§ DATA IN THIS EXERCISE:
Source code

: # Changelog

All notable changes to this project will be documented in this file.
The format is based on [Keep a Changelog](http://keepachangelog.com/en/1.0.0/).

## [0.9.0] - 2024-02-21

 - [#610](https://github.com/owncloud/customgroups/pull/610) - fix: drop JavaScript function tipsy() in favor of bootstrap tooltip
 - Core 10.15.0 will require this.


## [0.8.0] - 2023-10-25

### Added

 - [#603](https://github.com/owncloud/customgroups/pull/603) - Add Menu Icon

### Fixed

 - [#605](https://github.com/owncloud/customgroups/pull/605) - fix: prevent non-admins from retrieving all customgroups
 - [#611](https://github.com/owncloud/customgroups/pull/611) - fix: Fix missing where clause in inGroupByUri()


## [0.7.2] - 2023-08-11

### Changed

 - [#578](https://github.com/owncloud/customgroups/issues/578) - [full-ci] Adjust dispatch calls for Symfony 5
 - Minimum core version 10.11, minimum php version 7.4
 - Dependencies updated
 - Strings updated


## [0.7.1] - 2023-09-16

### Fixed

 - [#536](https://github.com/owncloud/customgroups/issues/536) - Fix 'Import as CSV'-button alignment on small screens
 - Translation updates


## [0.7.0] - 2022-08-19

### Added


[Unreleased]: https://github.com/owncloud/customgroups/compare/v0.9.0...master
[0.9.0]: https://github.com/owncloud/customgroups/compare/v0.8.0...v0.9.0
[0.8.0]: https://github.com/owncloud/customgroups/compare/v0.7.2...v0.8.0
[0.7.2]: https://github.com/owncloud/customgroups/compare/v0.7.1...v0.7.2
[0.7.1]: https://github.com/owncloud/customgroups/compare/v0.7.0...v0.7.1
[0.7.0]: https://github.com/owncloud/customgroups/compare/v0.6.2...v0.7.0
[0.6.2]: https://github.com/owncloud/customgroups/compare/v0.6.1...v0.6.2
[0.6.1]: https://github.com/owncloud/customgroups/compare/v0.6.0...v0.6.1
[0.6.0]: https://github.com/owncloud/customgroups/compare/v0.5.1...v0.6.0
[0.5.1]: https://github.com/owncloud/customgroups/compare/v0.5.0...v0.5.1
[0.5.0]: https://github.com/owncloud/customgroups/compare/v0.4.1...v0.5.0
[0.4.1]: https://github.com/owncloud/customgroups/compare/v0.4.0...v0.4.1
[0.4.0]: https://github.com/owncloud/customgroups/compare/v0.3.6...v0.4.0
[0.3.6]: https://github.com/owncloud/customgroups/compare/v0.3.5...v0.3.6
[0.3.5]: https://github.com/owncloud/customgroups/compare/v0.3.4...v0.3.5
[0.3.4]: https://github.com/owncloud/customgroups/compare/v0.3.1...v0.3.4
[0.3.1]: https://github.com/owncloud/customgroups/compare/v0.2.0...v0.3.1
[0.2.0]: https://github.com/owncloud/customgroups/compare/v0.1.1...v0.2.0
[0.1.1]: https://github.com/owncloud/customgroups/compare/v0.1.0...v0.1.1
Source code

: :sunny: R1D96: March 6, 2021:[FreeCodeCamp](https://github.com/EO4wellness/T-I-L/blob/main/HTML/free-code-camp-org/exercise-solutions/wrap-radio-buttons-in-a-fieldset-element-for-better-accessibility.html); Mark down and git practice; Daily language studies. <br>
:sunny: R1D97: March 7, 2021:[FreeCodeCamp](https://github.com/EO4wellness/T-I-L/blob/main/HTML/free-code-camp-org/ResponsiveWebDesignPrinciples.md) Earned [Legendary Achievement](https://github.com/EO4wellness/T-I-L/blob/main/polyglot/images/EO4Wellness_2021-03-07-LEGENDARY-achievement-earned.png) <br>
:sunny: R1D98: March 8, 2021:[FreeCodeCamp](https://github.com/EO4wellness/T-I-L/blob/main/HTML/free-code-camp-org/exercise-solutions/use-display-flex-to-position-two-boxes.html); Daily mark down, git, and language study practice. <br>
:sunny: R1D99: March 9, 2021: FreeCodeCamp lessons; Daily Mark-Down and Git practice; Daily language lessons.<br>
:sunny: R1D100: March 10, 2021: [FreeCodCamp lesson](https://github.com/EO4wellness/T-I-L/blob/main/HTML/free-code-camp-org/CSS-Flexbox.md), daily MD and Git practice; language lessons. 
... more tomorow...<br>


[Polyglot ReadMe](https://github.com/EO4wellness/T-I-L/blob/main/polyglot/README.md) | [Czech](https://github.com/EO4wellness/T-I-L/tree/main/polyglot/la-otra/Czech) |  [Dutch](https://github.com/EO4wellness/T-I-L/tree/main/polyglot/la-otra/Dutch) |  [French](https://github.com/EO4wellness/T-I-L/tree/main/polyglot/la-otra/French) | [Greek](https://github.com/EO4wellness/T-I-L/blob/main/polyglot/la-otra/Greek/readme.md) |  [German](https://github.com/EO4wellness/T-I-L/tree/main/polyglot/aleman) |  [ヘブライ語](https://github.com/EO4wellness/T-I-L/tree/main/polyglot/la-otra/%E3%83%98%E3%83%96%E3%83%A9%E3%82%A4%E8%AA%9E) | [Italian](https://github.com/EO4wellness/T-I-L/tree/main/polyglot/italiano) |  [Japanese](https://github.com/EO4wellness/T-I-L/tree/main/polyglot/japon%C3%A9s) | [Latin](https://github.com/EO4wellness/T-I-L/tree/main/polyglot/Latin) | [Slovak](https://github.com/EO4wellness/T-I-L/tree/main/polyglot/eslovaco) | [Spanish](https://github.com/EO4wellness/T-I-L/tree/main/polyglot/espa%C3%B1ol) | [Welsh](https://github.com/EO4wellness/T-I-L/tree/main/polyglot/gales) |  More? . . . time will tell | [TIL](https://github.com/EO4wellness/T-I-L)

§ REQUEST: Copy from the entries above each line in which the string "March" can be found.

§ EXERCISE SOLUTION:
: :sunny: R1D96: March 6, 2021:[FreeCodeCamp](https://github.com/EO4wellness/T-I-L/blob/main/HTML/free-code-camp-org/exercise-solutions/wrap-radio-buttons-in-a-fieldset-element-for-better-accessibility.html); Mark down and git practice; Daily language studies. <br>
:sunny: R1D97: March 7, 2021:[FreeCodeCamp](https://github.com/EO4wellness/T-I-L/blob/main/HTML/free-code-camp-org/ResponsiveWebDesignPrinciples.md) Earned [Legendary Achievement](https://github.com/EO4wellness/T-I-L/blob/main/polyglot/images/EO4Wellness_2021-03-07-LEGENDARY-achievement-earned.png) <br>
:sunny: R1D98: March 8, 2021:[FreeCodeCamp](https://github.com/EO4wellness/T-I-L/blob/main/HTML/free-code-camp-org/exercise-solutions/use-display-flex-to-position-two-boxes.html); Daily mark down, git, and language study practice. <br>
:sunny: R1D99: March 9, 2021: FreeCodeCamp lessons; Daily Mark-Down and Git practice; Daily language lessons.<br>
:sunny: R1D100: March 10, 2021: [FreeCodCamp lesson](https://github.com/EO4wellness/T-I-L/blob/main/HTML/free-code-camp-org/CSS-Flexbox.md), daily MD and Git practice; language lessons. 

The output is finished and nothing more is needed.